Thank you for the question.


I just like pain


Are there degrees of narcissism? Can someone have some narcissistic traits but not be a true narcissists? Are you mainly speaking of folks who are true narcissists?


charlie sheen while doing 7 gram rocks?


by PatPat8 m

Are there degrees of narcissism? Can someone have some narcissistic traits but not be a true narcissists? Are you mainly speaking of folks who are true narcissists?

True narcissists are energy vampires.

What are your motives for these questions?

Yeah I am speaking about narcissists. Most normal people tend to lean towards narcissism when their safety or belonging is being compromised.

There is a lot of people that swat away narcissists . Usually narcissists preys on kindhearted, sincere, forgiving individuals. If you were perfectly healthy and raised in a loving home... you would smell something's off. Also you would run for the hills after being hurt, or being met with inconsistent displays of loving behaviors.

Someone who was raised with consistency would freak the **** out by being near someone that displays inconsistency.. because they know at some degree that it is not love, and more importantly, they know what's on the other side. They feel that the sense of security consistency brings, is so much more valuable than whatever the narcissists has to offer.

Yes its a sliding scale.

And we are all to some degree energy vampires.

Fear is what unite them all.

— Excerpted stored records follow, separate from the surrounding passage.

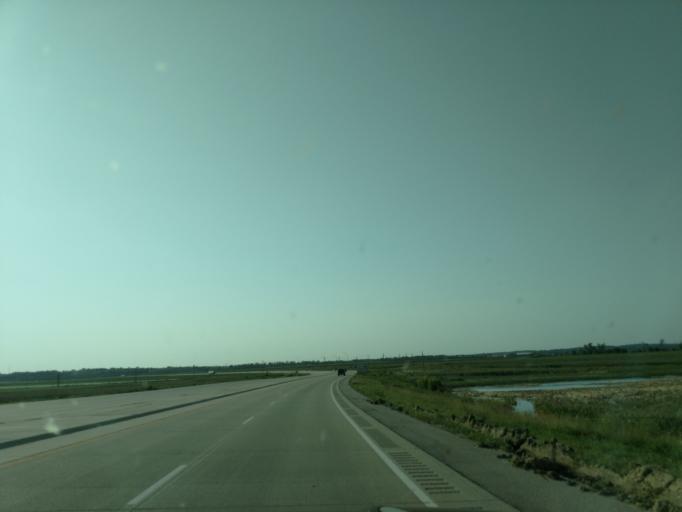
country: US
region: Nebraska
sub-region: Sarpy County
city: Offutt Air Force Base
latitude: 41.0725
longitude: -95.8862
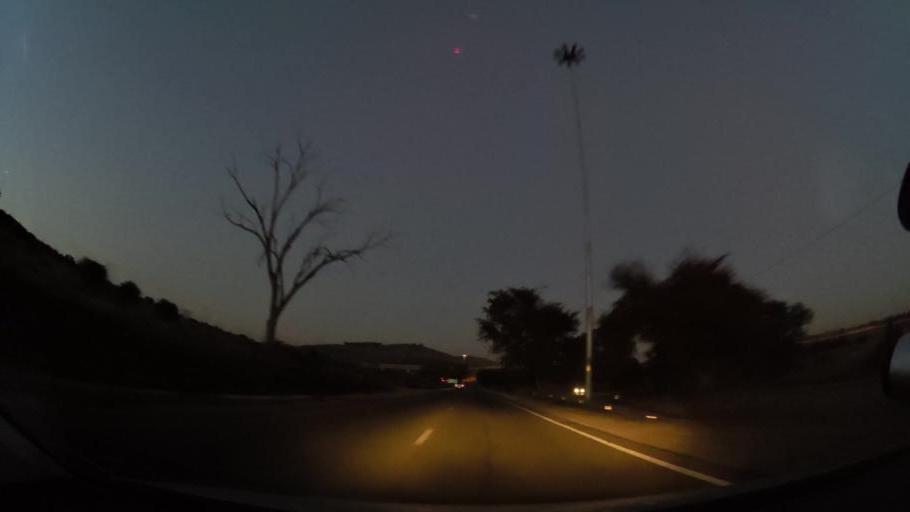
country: ZA
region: Gauteng
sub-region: City of Tshwane Metropolitan Municipality
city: Pretoria
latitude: -25.7831
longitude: 28.1834
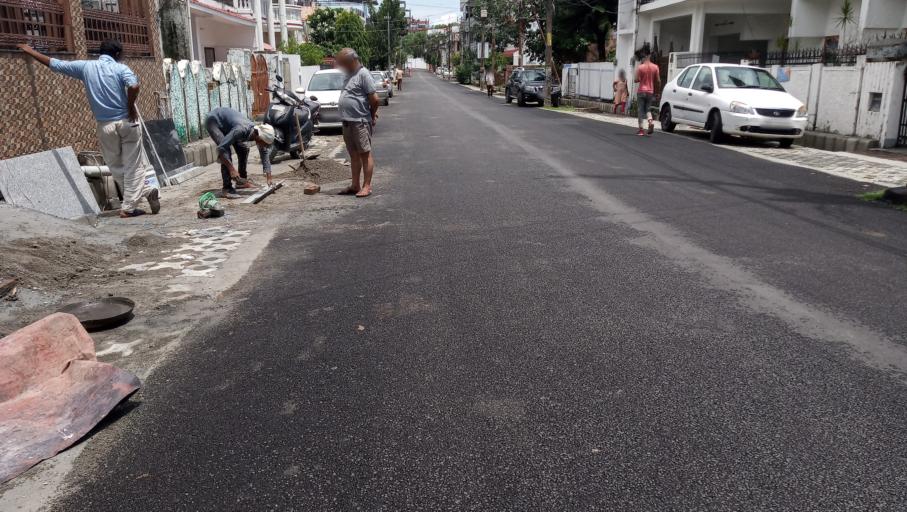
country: IN
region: Uttarakhand
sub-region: Dehradun
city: Dehradun
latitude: 30.3656
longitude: 78.0650
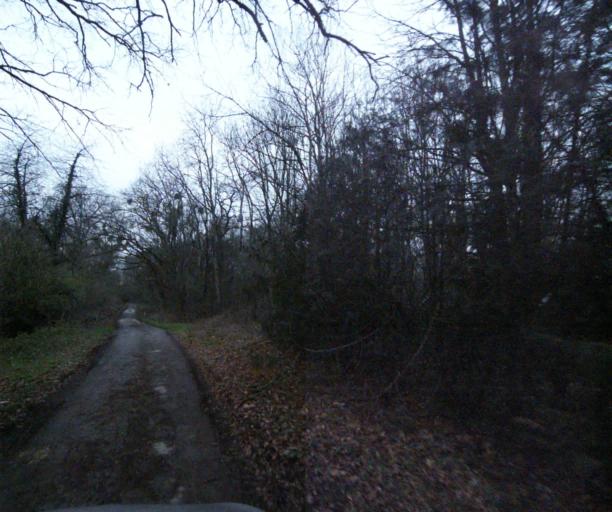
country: FR
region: Ile-de-France
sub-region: Departement de Seine-et-Marne
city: Longperrier
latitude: 49.0644
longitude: 2.6533
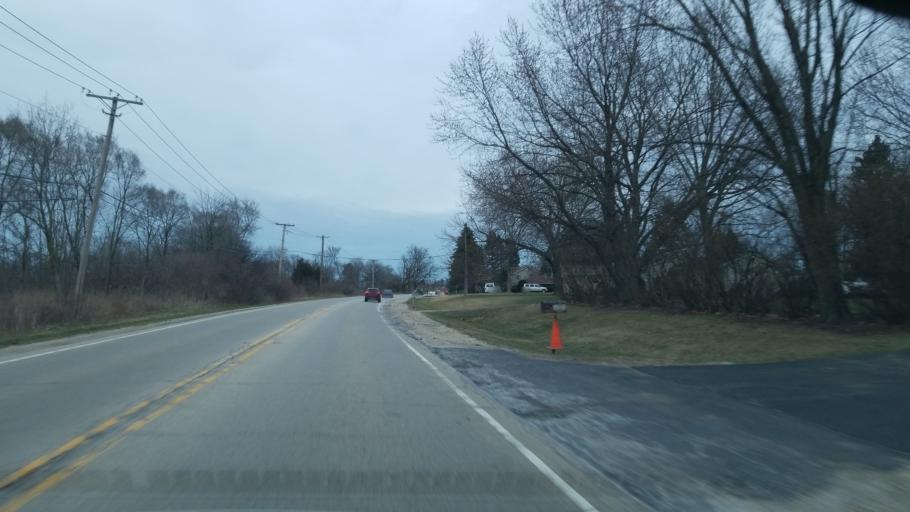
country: US
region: Illinois
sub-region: Kane County
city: Sleepy Hollow
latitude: 42.1012
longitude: -88.3100
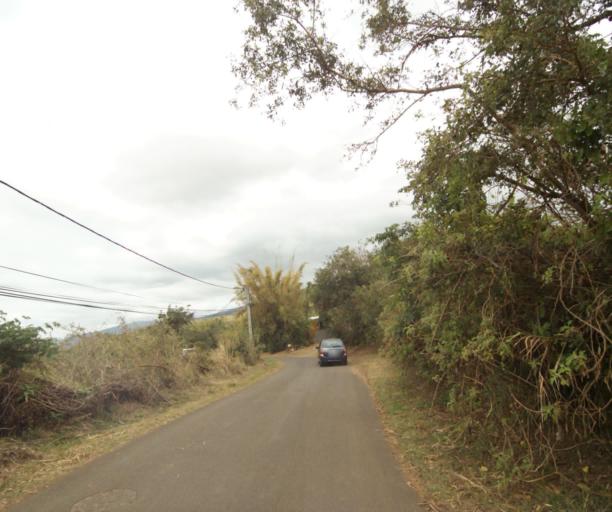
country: RE
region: Reunion
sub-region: Reunion
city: Saint-Paul
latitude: -21.0294
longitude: 55.2992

The less fearful thoughts you have, the less narcissistic you will be.


by Flipman888 m

Is Charlie Carrel a narcissist

Yeah, so is Kassouf Negreanu Polk and Airball


Is my boss a narcissist?

He is the least educated person on the team and often misuses terminology, leading to conclusions that are frequently wrong. When you confront him with this, it quickly turns into an aggressive debate, like arguing about a basketball game at a bar. He behaves as if he is the smartest person in the room, emphasizing β€œstreet smarts” over formal education, and invests a lot of energy into promoting his own pet projects while downplaying the achievements of others.

He is a dropout student, son of a failed entreprenour, his brother is an alcoholic.

I used to imagine narcissists as well-dressed and polished, but his clothing style seems almost deliberately resistant. At the same time, he tries to stand out, for example, he is the only person in the office who wears slippers. He has built a circle of admirers around him that feels almost cult-like. Those who challenge him or speak honestly are excluded from decision-making and, in various ways, sidelined or undermined.

There also seems to be a constant fear that if his superiors change, someone might replace him, so he carefully elevates those close to him and suppresses those who don’t support him.

If I am dealing with a narcissistic boss, how should I work with him in a way that minimizes stress for me? I’ve noticed that when we start chit chat before the meetings by expressing enthusiasm for something he has done, he tends to become absorbed in self-admiration and the meeting then proceeds smoothly. I’m realistic and know there will be no real career progress under this boss, so my goal is simply survival. I still have a few years until I reach my FIRE goal and don’t intend to make any major career moves until then.